Ecuadorians Demand Ban on Venezuelans After Migrant Murders Pregnant Woman

Venezuelans are already queueing up and waiting to get across the Rumichaca border crossing between Colombia and Ecuador

The weekend stabbing murder of a pregnant Ecuadorian woman by her estranged Venezuelan boyfriend triggered widespread demands in Ecuador for limits on migrants entering the country.

On Saturday evening, Venezuelan migrant Yordy Rafael stabbed pregnant 22-year-old Diana Carolina Ramírez to death after he held her at knifepoint for over an hour. Ecuadorian officials later admitted that police failed to adequately follow protocols that may have prevented her death.

“There are rules to follow but the police has the obligation to act and especially when it concerns protecting a life. The femicide was committed whilst the police were there and they should have acted,” Ecuador’s Interior Minister María Romo explained in a press conference.

The shocking murder subsequently proved a catalyst for many Ecuadorians to express their frustrations over the large numbers of Venezuelan migrants in the country, nearly all fleeing the worsening political and economic situation in their homeland.

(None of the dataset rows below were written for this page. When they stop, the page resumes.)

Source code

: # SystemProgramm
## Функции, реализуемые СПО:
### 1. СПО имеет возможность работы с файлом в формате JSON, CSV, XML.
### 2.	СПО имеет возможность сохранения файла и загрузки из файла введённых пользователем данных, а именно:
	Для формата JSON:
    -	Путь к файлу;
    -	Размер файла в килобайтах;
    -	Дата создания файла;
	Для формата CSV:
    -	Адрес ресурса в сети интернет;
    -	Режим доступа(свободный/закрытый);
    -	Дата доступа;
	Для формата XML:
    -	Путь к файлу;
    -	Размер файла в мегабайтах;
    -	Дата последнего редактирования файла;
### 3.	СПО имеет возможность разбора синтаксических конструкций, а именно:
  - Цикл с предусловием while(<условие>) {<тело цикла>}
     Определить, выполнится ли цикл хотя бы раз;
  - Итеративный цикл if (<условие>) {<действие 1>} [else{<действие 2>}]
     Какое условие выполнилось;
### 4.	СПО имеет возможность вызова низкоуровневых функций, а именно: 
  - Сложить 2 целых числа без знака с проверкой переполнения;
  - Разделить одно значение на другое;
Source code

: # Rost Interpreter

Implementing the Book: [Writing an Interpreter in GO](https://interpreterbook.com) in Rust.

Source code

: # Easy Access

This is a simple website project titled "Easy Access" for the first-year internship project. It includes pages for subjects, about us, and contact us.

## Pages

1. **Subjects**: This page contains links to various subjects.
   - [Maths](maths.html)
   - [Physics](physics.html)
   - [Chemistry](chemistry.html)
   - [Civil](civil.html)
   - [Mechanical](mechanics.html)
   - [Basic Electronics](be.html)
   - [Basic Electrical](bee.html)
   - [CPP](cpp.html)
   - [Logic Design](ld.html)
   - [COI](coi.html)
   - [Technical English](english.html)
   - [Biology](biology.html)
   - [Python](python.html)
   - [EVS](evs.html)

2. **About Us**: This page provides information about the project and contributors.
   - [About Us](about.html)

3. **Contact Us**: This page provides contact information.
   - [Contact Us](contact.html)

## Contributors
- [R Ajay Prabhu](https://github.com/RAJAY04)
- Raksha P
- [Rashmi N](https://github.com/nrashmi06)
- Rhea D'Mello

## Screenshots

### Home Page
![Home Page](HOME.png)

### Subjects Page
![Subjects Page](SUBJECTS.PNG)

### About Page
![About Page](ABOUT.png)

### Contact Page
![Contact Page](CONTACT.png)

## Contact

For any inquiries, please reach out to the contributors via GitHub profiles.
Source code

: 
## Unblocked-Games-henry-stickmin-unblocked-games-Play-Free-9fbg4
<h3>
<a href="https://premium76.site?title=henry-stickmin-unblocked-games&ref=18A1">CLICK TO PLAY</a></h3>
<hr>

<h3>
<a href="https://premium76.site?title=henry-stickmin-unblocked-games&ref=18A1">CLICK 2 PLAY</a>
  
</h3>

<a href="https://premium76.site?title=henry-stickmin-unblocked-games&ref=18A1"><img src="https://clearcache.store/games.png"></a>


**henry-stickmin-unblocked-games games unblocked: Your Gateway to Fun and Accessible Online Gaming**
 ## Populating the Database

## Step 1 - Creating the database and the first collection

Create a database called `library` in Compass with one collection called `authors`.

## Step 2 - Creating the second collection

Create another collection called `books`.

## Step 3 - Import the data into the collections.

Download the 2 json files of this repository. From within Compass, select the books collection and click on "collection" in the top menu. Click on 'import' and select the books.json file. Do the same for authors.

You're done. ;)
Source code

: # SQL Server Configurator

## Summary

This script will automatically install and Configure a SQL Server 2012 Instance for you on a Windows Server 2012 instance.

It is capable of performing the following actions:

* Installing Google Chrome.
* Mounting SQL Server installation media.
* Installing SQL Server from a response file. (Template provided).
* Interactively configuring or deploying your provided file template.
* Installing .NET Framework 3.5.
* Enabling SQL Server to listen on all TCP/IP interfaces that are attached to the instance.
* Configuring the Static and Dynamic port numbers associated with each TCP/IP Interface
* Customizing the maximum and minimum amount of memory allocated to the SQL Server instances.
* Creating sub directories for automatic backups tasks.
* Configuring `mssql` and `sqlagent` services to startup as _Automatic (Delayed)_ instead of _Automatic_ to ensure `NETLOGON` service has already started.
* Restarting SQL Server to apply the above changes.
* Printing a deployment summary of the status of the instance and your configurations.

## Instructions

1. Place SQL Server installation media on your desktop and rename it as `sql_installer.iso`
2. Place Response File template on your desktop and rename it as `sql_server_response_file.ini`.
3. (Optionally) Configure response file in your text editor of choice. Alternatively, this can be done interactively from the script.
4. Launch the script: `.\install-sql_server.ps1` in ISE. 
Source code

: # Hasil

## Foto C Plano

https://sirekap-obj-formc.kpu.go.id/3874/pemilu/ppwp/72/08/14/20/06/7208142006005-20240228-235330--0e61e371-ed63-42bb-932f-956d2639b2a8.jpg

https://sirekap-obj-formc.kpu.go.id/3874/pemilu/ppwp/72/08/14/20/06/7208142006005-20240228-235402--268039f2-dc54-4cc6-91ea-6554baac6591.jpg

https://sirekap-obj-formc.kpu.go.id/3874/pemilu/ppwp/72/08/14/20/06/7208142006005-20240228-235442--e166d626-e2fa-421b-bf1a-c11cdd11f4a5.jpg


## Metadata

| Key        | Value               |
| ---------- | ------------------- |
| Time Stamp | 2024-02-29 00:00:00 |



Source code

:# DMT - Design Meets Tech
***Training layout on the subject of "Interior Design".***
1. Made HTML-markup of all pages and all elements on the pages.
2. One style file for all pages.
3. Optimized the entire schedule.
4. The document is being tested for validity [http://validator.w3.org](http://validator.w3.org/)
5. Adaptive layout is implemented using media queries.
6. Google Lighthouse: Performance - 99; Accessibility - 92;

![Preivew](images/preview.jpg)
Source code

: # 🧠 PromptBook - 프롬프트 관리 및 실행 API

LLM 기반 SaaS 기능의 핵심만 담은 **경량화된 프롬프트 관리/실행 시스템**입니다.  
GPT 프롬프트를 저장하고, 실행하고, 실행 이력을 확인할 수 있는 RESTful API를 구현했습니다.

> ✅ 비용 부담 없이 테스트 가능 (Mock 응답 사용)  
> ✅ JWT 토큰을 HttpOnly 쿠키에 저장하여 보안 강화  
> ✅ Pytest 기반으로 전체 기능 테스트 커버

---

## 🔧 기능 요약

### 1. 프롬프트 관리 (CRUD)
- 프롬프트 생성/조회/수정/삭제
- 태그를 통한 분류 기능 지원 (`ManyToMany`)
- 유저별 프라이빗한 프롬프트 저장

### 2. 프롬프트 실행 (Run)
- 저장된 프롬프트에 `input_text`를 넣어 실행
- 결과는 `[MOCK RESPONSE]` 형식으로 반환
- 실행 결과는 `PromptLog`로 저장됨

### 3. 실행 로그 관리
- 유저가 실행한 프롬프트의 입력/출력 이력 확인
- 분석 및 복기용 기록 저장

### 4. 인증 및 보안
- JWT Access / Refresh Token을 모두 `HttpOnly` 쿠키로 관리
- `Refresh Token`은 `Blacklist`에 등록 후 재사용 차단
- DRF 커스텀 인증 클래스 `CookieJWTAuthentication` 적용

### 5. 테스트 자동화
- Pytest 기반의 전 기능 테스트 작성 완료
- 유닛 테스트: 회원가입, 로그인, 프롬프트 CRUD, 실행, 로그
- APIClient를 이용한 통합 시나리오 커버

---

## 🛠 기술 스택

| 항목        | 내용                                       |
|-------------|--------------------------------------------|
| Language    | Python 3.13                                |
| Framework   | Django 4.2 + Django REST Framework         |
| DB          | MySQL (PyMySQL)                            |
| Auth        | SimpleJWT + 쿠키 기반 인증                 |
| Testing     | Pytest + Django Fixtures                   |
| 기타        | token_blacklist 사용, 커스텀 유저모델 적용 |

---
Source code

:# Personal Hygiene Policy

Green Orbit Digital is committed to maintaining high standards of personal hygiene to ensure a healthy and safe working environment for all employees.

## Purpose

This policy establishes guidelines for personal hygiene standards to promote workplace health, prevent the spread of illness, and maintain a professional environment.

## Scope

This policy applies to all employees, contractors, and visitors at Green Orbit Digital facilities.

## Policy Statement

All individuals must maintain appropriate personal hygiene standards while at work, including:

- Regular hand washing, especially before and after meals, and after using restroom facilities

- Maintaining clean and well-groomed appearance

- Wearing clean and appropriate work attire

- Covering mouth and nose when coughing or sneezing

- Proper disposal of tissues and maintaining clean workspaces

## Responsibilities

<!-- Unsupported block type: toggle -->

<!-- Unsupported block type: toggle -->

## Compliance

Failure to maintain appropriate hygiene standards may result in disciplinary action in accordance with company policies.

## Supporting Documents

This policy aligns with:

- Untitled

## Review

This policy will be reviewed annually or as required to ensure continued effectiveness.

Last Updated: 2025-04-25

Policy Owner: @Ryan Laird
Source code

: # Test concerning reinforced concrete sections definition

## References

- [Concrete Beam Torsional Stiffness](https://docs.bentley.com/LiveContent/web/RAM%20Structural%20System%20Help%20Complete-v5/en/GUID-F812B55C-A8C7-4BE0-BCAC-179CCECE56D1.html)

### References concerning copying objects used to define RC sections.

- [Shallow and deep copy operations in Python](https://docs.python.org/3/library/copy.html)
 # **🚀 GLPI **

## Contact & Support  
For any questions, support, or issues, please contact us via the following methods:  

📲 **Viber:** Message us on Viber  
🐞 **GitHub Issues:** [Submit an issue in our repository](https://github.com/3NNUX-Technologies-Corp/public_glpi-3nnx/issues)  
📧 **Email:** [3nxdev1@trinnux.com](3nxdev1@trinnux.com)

In response to the murder, local citizens organized a march in the center of Ibarra, where the attack occurred, demanding a ban on further Venezuelan migration. Protesters harassed a group of homeless Venezuelans by chasing them out of the area and burning their possessions. Many of the Venezuelans ended up needing police protection after an angry mob stormed a local municipal shelter.

In a statement Sunday evening, Ecuadorian President Lenin Moreno announced his government would set up “units” to monitor Venezuelans in the country, as well as possibly creating a special permit for entry.

“Ecuador is and always will be a country of peace. I will not allow any antisocial behavior to take this away from us. The safety of our mothers, daughters, and friends is my priority,” he said. “I have ordered the immediate setting up of units to control Venezuelan immigrants’ legal status in the streets, in the workplace, and at the border.”

“We are currently looking at the possibility of creating a special permit to enter the country,” he continued. “We may have opened our doors, but we will not compromise anyone’s security.”

Over three million people have fled Venezuela country in recent years, many of whom are in desperate need of humanitarian assistance. According to current figures, 4,000 people are arriving at Ecuador’s border every day and over half a million arrived over the course of 2018. A recent study by the Brookings Institute predicted that 8.2 million Venezuelans will emigrate within the next four years.

The large flow of migration has consequently sparked tensions in local communities, who have developed growing fears about levels of crime, unemployment, and the undercutting of wages. Similar protests to that taking place in Ecuador have also occurred in heavily affected areas of Brazil, Colombia, and Peru.